State-funded education website accused of promoting ‘erroneous left-wing, woke narrative’ in Nebraska

Nebraska’s education department was rebuked this week by state senators for using a taxpayer-funded website to promote Critical Race Theory. 

The Launch Nebraska website was envisioned as a…

Nebraska’s education department was rebuked this week by state senators for using a taxpayer-funded website to promote Critical Race Theory. 

The Launch Nebraska website was envisioned as a resource for assisting schools with reopening following pandemic shutdowns. Instead, it has been used by agenda-driven education bureaucrats to incorporate controversial social-justice “woke” concepts and procedures into the reopening process of Nebraska Public Schools, according to a group of state lawmakers. 

Sens. Steve Erdman, Steve Halloran and Dave Murman are calling for an investigation into the Nebraska Department of Education (NDE) over the questionable content. 

“Public schools should educate children on the facts of history, not indoctrinate them with Critical Race Theory, which deliberately distorts these facts in order to push an erroneous left-wing, woke narrative about our nation’s founding, its history and its heritage,” said Erdman. 

“Due to the recent underhanded tactics of the Department of Education to reform Nebraska’s sex-ed curriculum, I believe an investigation into teaching CRT in Nebraska’s public schools is now warranted.”

=====

:: YOUR ASSIGNMENT ::
Continue the article about the Launch Nebraska website controversy, picking up right after Erdman's statement about an investigation into teaching CRT.

=====

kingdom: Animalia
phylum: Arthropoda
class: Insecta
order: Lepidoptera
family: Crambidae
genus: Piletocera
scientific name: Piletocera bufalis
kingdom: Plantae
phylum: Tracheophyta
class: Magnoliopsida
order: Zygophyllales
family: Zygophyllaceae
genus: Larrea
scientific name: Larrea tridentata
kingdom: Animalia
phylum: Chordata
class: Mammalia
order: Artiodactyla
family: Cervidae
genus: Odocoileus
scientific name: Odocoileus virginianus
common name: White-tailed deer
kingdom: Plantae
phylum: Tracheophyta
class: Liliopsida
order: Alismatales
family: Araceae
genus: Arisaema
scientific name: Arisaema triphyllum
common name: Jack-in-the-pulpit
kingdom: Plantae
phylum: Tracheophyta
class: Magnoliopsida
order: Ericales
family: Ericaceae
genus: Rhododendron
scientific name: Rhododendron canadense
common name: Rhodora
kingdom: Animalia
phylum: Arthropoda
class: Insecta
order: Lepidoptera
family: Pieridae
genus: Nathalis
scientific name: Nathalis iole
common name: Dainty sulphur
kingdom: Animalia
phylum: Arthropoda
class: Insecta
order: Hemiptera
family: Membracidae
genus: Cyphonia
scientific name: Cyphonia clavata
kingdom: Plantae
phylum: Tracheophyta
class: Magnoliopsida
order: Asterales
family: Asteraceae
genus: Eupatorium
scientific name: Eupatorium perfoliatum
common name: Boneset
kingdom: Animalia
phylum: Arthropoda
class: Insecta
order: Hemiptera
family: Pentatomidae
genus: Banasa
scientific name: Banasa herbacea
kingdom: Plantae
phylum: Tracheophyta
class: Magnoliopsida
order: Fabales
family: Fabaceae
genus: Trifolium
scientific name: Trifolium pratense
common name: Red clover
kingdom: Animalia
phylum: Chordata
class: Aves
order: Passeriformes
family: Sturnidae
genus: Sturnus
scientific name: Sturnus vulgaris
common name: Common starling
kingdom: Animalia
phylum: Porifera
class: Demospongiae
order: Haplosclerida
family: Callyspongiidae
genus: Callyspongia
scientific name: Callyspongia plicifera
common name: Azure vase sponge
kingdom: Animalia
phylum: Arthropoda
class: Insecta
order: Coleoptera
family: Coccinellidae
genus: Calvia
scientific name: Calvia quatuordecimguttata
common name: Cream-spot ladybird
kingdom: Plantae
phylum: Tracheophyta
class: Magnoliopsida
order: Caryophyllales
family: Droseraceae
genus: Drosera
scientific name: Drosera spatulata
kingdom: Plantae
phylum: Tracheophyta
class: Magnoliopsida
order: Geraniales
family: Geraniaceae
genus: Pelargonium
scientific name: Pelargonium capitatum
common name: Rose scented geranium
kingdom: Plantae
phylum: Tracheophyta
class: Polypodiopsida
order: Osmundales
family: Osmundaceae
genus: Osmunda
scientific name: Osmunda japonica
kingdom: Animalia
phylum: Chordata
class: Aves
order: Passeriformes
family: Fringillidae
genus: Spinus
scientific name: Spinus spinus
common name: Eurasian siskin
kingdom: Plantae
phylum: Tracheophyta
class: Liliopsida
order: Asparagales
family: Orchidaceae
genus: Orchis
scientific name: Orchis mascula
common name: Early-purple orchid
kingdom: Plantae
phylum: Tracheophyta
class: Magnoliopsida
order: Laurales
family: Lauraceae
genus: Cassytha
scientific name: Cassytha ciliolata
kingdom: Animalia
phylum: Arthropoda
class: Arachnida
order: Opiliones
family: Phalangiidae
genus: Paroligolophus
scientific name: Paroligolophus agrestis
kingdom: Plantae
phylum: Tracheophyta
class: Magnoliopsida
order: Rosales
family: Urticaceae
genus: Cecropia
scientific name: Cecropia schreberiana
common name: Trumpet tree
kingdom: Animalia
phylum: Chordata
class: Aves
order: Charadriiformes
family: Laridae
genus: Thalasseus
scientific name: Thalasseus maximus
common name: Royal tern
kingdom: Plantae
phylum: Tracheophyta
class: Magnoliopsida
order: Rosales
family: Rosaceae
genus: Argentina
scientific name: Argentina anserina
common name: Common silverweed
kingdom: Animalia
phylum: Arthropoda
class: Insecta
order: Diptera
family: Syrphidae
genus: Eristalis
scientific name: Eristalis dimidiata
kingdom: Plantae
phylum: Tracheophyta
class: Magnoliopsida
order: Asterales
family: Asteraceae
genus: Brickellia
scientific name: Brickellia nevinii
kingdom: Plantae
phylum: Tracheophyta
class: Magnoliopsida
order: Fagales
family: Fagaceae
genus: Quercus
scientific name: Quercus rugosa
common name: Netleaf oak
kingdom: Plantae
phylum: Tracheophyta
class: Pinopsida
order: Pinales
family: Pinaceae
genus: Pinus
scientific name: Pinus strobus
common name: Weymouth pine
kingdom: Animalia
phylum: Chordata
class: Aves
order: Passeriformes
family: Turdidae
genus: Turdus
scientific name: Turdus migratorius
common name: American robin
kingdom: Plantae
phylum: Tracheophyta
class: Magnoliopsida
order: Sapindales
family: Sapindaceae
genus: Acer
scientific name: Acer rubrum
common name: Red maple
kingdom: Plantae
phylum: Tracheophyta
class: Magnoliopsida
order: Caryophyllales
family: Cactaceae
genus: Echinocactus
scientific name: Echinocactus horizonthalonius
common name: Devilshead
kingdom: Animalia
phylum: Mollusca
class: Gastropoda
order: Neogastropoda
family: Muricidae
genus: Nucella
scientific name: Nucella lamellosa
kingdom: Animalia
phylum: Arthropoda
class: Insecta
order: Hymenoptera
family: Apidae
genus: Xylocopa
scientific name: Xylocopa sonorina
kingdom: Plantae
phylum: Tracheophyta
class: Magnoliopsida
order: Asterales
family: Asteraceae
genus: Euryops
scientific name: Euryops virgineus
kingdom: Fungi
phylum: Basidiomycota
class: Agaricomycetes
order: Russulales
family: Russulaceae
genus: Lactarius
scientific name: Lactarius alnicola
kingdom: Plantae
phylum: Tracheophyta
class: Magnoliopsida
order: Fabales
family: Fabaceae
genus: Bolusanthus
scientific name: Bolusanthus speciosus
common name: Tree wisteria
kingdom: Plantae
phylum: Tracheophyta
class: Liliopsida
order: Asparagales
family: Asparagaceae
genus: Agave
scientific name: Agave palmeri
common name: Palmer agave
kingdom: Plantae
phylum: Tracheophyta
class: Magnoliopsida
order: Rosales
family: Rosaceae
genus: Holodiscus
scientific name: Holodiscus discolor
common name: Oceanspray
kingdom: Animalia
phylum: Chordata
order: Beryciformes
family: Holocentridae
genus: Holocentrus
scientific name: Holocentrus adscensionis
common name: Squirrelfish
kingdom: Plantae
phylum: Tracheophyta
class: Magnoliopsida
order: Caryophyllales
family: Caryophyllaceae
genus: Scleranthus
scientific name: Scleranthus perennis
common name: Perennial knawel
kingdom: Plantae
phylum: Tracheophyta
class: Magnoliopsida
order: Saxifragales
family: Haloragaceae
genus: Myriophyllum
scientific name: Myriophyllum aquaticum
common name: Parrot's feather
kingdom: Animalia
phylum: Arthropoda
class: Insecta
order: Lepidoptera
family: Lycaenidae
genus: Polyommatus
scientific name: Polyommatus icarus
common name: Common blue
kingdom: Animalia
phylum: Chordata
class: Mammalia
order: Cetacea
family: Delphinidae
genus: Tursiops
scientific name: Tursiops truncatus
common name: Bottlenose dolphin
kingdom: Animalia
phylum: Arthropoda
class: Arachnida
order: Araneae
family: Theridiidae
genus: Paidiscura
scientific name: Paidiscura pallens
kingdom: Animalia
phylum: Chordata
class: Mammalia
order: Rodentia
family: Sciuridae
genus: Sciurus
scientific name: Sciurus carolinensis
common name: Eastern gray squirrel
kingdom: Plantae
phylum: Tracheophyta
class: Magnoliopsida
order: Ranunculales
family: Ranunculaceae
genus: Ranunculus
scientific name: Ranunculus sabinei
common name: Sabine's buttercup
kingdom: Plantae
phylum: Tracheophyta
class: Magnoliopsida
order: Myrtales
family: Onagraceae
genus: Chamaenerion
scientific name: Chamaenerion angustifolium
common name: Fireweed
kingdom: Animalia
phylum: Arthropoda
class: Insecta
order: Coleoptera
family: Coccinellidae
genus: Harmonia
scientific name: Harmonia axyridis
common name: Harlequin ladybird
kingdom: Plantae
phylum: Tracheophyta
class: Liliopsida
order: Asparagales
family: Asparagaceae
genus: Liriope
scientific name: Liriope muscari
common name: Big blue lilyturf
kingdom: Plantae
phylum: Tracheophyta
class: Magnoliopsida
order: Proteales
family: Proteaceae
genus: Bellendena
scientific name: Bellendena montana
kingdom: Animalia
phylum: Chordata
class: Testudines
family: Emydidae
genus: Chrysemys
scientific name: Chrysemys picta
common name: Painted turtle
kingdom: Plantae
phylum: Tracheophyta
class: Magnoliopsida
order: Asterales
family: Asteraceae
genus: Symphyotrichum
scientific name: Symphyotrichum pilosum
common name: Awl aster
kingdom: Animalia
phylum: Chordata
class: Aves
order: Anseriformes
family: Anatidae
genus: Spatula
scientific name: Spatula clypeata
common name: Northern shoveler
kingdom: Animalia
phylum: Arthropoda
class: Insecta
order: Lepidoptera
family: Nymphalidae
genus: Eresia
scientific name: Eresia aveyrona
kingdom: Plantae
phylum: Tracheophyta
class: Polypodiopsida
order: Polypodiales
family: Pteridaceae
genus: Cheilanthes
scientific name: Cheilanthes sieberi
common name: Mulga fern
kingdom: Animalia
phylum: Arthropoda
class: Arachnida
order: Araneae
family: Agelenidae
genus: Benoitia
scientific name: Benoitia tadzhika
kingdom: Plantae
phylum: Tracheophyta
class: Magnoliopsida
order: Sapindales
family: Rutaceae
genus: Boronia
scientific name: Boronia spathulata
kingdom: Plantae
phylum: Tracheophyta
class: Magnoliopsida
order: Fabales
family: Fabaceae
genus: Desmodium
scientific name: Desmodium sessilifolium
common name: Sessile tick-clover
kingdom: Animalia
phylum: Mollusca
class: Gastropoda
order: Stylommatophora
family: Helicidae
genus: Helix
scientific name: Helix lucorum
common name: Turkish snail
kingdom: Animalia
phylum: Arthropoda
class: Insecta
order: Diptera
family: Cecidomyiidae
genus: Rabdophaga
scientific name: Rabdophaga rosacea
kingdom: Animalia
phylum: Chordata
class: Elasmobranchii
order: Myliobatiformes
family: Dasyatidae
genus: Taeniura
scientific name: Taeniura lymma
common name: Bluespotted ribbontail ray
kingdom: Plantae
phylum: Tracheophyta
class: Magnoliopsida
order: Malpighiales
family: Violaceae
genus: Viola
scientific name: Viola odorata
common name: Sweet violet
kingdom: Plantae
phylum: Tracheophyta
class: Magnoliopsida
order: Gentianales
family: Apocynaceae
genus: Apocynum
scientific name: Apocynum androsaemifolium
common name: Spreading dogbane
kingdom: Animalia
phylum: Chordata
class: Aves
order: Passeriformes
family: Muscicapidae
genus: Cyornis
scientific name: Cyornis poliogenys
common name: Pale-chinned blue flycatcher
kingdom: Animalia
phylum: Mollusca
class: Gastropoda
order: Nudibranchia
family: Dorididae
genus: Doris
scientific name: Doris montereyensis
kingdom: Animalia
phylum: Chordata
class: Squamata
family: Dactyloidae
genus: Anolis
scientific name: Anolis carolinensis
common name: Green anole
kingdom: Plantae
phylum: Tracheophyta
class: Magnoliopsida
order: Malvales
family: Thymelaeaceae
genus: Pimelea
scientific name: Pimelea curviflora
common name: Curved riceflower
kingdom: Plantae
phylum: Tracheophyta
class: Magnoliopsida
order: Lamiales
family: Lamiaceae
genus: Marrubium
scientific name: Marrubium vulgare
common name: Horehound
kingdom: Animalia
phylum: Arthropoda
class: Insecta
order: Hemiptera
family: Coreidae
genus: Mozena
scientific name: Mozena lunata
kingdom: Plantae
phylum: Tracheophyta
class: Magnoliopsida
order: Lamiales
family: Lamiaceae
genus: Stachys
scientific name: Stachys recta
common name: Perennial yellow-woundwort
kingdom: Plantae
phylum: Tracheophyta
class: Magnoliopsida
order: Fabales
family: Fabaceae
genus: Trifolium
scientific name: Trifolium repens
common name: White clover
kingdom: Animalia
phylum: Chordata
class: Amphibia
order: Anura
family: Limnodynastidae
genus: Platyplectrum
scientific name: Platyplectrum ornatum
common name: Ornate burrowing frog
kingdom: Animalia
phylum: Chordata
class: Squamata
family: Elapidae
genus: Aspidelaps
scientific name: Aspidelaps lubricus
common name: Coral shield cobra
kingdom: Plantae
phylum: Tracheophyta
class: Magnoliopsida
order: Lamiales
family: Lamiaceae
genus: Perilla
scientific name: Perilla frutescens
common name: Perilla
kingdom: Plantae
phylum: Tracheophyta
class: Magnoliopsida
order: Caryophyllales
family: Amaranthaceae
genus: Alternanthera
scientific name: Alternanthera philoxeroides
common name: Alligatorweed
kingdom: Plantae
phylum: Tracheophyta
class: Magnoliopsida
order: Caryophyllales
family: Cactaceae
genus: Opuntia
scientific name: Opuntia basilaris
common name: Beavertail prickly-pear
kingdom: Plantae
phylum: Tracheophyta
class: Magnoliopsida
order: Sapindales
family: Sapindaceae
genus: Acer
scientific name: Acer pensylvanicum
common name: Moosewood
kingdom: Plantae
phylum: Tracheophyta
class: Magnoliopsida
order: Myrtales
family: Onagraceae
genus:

=====

:: TASK OUTPUT ::
Erdman was referring to a failed attempt by the Nebraska State Board of Education to overhaul the state’s sex-ed curriculum with materials deeply offensive to many parents. The new standards were found to overtly promote LGBTQ ideologies. The insular and secretive behavior of the NDE throughout that initiative reflected poorly on the embattled department and its leadership, according to its critics. 

NDE spokesman David Jespersen told the Lincoln Journal Star that the legislators are mischaracterizing the availability of a particularly offensive document, an “organizing toolkit” titled “Winning Racial Justice in our Schools: Resisting Right Wing Attacks on Critical Race Theory.” 

Jesperson claimed the document was accessible through the website for only a few months at most and was not directly available on Launch Nebraska. 

The document was hosted on a third-party website that Launch Nebraska linked to, although that site, called “Culturally Responsible Education Hub,” has since taken down its link to the document without explanation. 

Despite the sudden disavowal of the material by the NDE following media reports on the subject, critics can still find many tenets of CRT championed by Launch Nebraska. 

Under the heading of “Professional Learning for Teachers and School Leaders,” for example, participants are exhorted to: 

Create a professional learning plan … that helps teachers: 

1. Build equity and anti-racist mindsets to ensure equitable learning environments.

2. Provide every student with equitable access to grade-level assignments and strong instruction by scaffolding and accelerating learning.

3. Create strong relationships and connections with students and cultivate high-trust classroom environments through Culturally Responsive Education (CRE) and Social Emotional Learning (SEL).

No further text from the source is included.